On Fri, Dec 18, 2020 at 5:10 PM Steven Rostedt <rostedt@goodmis.org> wrote:
>
> On Thu, 17 Dec 2020 11:03:20 +0100
> Daniel Vetter <daniel.vetter@ffwll.ch> wrote:
>
> > I think we're tripping over the might_sleep() all the mutexes have,
> > and that's not as good as yours, but good enough to catch a missing
> > rcu_read_unlock(). That's kinda why I'm baffled, since like almost
> > every 2nd function in the backtrace grabbed a mutex and it was all
> > fine until the very last.
> >
> > I think it would be really nice if the rcu checks could retain (in
> > debugging only) the backtrace of the outermost rcu_read_lock, so we
> > could print that when something goes wrong in cases where it's leaked.

=-=-=

:: Things to do ::
**A.** Please extract the passage of the mailing-list excerpt starting with "On Fri, Dec" and going on through "the very last.".
**B.** In the mailing-list excerpt, what does Daniel Vetter want the RCU checks to retain in debugging only?

:: Record set ::
=-=-=

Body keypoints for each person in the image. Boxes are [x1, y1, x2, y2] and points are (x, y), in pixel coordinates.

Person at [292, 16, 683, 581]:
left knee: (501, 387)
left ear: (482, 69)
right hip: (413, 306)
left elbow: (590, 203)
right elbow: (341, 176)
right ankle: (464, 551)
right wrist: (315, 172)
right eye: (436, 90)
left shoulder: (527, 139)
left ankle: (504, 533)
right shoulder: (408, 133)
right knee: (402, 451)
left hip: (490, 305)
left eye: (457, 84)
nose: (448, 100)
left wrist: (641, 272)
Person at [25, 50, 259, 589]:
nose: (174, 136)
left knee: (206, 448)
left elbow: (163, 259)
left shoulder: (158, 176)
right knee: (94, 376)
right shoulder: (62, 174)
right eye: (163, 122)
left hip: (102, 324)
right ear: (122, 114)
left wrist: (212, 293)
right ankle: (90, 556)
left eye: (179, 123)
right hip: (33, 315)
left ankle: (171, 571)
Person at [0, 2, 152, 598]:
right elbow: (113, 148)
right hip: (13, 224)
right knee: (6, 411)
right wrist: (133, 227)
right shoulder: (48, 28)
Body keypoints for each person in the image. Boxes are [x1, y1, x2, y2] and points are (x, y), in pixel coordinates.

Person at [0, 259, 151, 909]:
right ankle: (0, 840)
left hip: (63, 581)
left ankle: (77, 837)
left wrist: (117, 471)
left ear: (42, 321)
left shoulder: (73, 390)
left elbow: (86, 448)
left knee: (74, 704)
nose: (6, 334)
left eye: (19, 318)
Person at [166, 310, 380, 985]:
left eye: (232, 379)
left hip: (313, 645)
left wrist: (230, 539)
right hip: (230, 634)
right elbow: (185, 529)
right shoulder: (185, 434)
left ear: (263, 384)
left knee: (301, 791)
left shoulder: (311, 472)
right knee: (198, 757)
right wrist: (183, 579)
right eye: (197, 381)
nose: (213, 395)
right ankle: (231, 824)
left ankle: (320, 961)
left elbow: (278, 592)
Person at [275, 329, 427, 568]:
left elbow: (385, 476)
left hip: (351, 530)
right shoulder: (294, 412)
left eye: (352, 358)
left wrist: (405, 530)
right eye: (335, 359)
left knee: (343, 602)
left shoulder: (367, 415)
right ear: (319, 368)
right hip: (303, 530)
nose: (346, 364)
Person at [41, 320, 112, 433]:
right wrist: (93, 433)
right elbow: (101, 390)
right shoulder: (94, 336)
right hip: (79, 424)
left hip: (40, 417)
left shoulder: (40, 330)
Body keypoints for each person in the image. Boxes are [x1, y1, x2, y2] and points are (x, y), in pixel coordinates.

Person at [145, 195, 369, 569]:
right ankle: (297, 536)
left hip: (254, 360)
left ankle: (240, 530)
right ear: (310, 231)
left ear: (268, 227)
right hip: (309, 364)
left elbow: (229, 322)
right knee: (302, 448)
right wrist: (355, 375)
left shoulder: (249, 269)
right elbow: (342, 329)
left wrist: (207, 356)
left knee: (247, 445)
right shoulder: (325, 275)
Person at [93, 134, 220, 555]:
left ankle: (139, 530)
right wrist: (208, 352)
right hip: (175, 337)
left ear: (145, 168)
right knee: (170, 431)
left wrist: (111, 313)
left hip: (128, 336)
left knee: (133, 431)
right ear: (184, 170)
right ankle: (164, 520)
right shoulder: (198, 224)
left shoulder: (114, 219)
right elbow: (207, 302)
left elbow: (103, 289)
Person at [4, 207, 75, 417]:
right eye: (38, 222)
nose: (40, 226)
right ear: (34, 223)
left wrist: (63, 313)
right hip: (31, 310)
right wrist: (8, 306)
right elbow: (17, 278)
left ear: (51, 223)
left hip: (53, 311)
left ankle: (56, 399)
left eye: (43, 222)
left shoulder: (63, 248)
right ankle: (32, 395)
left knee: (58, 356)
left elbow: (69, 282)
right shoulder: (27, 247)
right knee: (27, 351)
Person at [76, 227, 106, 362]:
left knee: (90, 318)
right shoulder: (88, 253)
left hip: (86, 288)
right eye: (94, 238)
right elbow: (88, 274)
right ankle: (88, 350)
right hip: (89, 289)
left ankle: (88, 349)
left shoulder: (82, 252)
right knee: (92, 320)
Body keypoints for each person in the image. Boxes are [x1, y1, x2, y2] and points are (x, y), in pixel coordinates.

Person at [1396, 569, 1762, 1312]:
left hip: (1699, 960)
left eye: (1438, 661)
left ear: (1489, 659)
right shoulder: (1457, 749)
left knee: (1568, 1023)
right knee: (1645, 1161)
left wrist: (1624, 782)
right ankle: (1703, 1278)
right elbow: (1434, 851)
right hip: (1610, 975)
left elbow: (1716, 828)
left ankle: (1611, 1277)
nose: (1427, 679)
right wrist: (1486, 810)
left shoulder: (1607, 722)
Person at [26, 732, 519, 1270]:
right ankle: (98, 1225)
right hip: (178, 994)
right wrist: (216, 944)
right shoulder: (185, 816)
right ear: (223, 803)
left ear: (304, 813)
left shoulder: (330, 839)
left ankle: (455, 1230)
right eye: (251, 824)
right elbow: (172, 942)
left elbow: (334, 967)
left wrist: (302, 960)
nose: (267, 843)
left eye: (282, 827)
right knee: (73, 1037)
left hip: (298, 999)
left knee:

=-=-=

:: Set of answers ::
**A.**
On Fri, Dec 18, 2020 at 5:10 PM Steven Rostedt <rostedt@goodmis.org> wrote:
>
> On Thu, 17 Dec 2020 11:03:20 +0100
> Daniel Vetter <daniel.vetter@ffwll.ch> wrote:
>
> > I think we're tripping over the might_sleep() all the mutexes have,
> > and that's not as good as yours, but good enough to catch a missing
> > rcu_read_unlock(). That's kinda why I'm baffled, since like almost
> > every 2nd function in the backtrace grabbed a mutex and it was all
> > fine until the very last.

**B.** The backtrace of the outermost rcu_read_lock.